→ Tarefas propostas:
**a.** Traduza para o inglês a seguinte frase do trecho sobre a PEC da Música: "O texto da PEC prevê ainda a abertura do caminho para a venda legal de músicas via internet e o download de ringtones com as músicas preferidas dos clientes nos celulares sem taxação."
**b.** Indique se cada afirmação concorda com o trecho sobre a PEC da Música, respondendo sim ou não e citando as palavras decisivas do trecho: (i) a proposta resultaria numa redução direta de 25% nos preços dos CDs e DVDs; (ii) o ISS taxa em cerca de 20%; (iii) a discussão em torno da PEC já dura mais de três anos.

→ Trecho:
•••
Artistas pressionam votação para hoje da PEC da Música na Câmara

Por Camila Campanerut

BRASÍLIA – Os cantores Fagner, Pepeu Gomes, Margarete Menezes, Sandra Sá, Leoni, Frejat, entre outros artistas, compõem o grupo de músicos que circula nesta quarta-feira na Câmara dos Deputados para pedir o apoio ao Projeto de Emenda à Constituição (PEC) da Música.

De acordo com o vice-presidente da Câmara, Marco Maia (PT-RS), houve um acordo com o presidente da Casa, Michel Temer (PMDB-SP), e com líderes partidários para que a votação seja feita ainda nesta quarta-feira.

“Os parlamentares estão dispostos a ajudar a reverter a queda de vendas de CDs e DVDs no País, além de desencorajar a opção por produtos piratas”, disse.

“O que nos interessa é que a população consuma mais música, que na é um produto qualquer. Defendo imunidade tributária como já se oferece os livros e revistas. Isso vai provocar na ponta um produto mais barato”, defende um dos autores da PEC, o deputado Otavio Leite (PSDB-RJ)

O deputado tucano explica que a proposta pede a retirada de impostos sobre a música (fonograma). “Isso resultaria numa redução direta de 25% nos preços dos CDs e DVDs”, afirma.

Os valores, segundo Leite, são uma combinação da retirada o ICMS (imposto sobre operações relativas à circulação de mercadorias e sobre prestações de serviços de transporte interestadual, intermunicipal e de comunicação), que varia conforme o estado, mas que fica em média em 20%, e do ISS (imposto sobre serviço), que taxa em cerca de 5%.

“Diminuindo os impostos, todos ganham. Ganham os artistas, ganham as empresas e ganha governo”, apontou o músico Pepeu Gomes.

O texto da PEC prevê ainda a abertura do caminho para a venda legal de músicas via internet e o download de ringtones com as músicas preferidas dos clientes nos celulares sem taxação.

A discussão em torno da PEC já dura quase dois anos e, para Leite, a possível polêmica em torno dos produtores e distribuidores da Zona Franca da Manaus (AM) já foi dissolvida. “Nenhuma empresa que se instalar fora de Manaus vai ganhar o beneficio. Apenas as que já estão lá. Ao contrário do que se discute, a proposta vai aumentar a produção e o número de empregos por lá”, alega.
•••
(Registros de uma coleção de dados)
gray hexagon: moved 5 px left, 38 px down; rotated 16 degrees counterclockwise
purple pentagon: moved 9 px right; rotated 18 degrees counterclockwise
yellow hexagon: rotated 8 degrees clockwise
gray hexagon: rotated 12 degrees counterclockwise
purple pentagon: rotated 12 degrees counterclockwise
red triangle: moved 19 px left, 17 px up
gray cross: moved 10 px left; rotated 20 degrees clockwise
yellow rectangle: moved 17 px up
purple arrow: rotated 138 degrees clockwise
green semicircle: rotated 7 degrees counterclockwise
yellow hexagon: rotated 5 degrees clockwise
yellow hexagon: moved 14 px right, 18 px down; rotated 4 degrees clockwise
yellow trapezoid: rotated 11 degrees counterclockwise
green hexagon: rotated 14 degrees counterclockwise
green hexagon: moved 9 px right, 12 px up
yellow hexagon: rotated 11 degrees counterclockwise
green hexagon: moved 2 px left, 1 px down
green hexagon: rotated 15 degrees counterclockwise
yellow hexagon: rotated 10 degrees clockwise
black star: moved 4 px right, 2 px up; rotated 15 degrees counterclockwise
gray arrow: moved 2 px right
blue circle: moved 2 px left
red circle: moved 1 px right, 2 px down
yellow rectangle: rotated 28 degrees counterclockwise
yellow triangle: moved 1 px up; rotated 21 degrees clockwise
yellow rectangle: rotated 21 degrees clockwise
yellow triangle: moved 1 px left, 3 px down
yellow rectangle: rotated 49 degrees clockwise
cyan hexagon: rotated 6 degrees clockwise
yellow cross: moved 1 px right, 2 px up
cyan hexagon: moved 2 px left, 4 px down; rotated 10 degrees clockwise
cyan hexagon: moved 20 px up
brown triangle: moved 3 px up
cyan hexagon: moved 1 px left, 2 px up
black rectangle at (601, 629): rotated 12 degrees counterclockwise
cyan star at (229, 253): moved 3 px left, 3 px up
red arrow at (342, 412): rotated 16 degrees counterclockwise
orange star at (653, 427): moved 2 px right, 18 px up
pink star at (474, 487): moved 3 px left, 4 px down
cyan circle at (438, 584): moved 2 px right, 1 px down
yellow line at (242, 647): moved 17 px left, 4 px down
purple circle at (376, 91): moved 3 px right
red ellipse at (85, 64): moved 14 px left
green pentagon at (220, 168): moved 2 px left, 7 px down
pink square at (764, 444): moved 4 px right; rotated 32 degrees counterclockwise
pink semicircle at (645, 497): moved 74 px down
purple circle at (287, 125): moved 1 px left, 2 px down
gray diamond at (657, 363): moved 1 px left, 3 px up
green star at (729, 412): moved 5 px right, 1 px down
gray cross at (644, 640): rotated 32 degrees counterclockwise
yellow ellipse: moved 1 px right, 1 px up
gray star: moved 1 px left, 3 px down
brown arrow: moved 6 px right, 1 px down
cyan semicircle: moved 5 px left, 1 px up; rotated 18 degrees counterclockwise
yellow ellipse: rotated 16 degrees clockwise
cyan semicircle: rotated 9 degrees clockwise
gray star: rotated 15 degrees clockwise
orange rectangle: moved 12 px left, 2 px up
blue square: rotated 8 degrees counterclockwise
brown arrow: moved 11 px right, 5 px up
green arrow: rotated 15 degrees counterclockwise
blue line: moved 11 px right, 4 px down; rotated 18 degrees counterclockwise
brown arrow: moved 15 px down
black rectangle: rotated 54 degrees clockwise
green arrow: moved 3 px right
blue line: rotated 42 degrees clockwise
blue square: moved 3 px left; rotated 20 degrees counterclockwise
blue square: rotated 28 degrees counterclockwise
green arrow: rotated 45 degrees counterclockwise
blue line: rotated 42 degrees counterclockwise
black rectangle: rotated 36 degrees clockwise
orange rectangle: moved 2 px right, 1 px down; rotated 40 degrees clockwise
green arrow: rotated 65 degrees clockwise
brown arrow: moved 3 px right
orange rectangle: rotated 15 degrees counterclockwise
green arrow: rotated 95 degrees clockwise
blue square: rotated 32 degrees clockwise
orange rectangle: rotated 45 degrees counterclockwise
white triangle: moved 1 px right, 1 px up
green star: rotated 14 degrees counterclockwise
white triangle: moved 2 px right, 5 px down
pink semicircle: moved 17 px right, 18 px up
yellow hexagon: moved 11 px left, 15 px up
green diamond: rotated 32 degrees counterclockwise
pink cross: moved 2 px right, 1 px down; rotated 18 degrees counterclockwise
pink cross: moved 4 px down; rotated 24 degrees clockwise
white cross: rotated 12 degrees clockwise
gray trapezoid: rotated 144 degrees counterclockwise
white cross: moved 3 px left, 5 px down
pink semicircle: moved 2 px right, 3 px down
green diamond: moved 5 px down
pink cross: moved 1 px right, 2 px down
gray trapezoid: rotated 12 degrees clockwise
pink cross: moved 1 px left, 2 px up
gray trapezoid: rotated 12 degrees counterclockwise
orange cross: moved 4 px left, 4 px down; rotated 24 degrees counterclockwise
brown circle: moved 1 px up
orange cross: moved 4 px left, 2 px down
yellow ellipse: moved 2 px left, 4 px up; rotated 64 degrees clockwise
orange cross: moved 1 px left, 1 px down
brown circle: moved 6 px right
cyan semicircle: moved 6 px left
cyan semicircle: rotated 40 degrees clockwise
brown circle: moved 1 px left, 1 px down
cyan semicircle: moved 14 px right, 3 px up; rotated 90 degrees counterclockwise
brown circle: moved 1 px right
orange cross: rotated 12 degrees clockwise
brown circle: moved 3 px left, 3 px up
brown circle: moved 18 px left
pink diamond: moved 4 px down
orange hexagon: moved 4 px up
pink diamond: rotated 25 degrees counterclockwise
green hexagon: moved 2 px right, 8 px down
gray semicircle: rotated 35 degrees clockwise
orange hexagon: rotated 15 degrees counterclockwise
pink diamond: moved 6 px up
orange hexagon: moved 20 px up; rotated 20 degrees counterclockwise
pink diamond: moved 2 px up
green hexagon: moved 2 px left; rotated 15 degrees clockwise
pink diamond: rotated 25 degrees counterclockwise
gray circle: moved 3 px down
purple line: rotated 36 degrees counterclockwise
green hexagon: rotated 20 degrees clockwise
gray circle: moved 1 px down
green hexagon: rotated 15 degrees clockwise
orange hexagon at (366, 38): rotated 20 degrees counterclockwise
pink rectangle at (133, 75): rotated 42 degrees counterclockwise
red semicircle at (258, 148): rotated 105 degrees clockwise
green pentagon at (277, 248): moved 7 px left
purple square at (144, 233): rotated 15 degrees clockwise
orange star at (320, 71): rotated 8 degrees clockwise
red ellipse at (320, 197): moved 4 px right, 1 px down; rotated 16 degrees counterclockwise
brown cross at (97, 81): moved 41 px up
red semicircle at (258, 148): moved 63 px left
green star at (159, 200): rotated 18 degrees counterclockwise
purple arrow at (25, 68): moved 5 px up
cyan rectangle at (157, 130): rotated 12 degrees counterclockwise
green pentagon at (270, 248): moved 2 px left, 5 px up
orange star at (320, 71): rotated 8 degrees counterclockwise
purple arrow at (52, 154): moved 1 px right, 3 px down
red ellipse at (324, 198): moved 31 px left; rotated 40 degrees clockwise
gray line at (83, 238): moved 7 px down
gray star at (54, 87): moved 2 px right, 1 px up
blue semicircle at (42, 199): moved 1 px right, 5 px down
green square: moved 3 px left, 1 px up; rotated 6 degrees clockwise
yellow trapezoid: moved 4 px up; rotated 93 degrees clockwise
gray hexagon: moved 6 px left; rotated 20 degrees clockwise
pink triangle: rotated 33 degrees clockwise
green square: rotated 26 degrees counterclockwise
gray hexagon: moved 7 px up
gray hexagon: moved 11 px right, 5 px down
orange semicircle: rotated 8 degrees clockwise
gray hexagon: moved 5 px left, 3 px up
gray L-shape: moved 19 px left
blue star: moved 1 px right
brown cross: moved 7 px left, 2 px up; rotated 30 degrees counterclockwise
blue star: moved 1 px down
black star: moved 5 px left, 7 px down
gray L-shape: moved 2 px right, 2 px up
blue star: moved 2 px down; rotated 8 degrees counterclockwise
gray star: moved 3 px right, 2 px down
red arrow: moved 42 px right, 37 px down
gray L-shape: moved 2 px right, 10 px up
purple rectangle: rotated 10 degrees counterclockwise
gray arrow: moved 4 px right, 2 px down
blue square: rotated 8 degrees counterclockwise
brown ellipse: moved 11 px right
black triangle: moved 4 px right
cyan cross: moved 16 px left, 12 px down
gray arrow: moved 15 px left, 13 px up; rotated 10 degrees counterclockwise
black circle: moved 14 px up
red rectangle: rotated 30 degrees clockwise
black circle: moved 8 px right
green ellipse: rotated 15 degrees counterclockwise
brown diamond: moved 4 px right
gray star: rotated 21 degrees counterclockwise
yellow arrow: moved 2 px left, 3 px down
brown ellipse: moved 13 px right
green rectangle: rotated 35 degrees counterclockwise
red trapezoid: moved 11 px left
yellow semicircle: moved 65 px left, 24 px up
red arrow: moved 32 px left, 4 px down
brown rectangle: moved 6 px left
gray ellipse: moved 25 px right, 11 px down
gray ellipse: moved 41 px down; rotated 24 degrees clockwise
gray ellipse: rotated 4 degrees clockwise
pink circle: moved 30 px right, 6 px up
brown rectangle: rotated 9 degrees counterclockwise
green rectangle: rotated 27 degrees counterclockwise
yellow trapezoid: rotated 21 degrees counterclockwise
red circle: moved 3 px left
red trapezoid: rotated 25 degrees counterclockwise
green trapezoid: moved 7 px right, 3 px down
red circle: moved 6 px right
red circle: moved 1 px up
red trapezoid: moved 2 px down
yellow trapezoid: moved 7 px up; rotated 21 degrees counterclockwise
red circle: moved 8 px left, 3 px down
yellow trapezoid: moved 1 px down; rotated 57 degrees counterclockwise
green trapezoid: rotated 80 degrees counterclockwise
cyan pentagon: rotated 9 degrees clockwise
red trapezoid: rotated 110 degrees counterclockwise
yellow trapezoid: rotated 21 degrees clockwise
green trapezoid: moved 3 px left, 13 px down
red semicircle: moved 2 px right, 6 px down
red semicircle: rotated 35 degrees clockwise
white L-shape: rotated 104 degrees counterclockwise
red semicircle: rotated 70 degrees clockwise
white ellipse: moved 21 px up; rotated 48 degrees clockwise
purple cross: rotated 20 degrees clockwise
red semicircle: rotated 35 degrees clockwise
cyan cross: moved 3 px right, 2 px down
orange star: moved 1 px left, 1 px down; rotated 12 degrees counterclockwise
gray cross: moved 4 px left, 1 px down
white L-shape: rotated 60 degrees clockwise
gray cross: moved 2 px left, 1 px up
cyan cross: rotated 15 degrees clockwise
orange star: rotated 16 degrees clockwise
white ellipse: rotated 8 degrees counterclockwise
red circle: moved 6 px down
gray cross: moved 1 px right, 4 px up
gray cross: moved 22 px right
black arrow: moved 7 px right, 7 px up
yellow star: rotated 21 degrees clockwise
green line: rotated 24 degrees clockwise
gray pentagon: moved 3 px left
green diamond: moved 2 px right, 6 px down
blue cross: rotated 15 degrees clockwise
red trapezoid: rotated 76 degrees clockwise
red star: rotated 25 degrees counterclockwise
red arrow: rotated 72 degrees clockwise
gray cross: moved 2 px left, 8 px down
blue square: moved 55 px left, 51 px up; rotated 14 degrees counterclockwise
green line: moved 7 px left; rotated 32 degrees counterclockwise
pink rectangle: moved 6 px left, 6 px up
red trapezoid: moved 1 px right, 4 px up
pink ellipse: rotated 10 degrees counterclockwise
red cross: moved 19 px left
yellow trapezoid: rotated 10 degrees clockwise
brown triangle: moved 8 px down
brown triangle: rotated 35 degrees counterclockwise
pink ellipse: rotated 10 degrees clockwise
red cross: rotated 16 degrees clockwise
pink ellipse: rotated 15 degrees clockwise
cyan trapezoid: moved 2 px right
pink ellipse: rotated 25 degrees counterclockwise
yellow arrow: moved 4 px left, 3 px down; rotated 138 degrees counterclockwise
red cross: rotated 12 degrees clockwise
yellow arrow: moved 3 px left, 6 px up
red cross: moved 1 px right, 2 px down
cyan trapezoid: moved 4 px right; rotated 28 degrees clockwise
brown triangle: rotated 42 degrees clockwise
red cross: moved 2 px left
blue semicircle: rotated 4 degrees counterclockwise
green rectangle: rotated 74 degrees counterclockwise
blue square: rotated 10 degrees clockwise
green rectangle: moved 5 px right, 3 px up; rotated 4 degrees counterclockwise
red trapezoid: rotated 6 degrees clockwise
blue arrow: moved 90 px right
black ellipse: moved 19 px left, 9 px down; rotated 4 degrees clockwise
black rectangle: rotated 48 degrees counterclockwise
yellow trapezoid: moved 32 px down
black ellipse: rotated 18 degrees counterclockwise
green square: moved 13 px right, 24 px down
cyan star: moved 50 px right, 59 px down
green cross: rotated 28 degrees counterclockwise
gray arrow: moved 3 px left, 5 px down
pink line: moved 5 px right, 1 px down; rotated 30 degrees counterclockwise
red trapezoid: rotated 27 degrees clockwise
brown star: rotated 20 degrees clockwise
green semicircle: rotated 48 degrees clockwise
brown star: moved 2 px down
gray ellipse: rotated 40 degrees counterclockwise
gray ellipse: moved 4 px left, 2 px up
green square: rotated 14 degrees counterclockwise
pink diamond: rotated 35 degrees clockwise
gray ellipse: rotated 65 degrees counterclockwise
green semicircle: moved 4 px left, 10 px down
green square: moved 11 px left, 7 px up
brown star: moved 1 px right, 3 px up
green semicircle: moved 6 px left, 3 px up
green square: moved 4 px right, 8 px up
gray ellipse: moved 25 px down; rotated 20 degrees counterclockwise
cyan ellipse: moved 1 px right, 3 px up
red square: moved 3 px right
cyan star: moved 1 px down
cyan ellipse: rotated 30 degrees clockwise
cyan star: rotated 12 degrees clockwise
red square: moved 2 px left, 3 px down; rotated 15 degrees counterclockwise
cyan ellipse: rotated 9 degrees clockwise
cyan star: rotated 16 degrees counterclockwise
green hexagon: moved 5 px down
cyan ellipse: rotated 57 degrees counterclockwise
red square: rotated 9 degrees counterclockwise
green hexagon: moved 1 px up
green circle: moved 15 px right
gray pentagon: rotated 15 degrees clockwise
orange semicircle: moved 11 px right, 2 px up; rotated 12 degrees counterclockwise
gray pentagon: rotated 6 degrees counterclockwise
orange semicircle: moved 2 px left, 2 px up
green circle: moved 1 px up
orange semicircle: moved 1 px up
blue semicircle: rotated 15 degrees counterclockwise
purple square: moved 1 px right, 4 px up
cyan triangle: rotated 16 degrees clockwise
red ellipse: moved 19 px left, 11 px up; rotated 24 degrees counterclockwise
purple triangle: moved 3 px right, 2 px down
•••
→ Resolução do exercício:
**a.** The text of the PEC also provides for opening the way to the legal sale of music over the internet and the download of ringtones with customers' favorite songs onto cell phones without taxation.

**b.**
(i) Sim: "Isso resultaria numa redução direta de 25% nos preços dos CDs e DVDs".
(ii) Não: "do ISS (imposto sobre serviço), que taxa em cerca de 5%".
(iii) Não: "A discussão em torno da PEC já dura quase dois anos".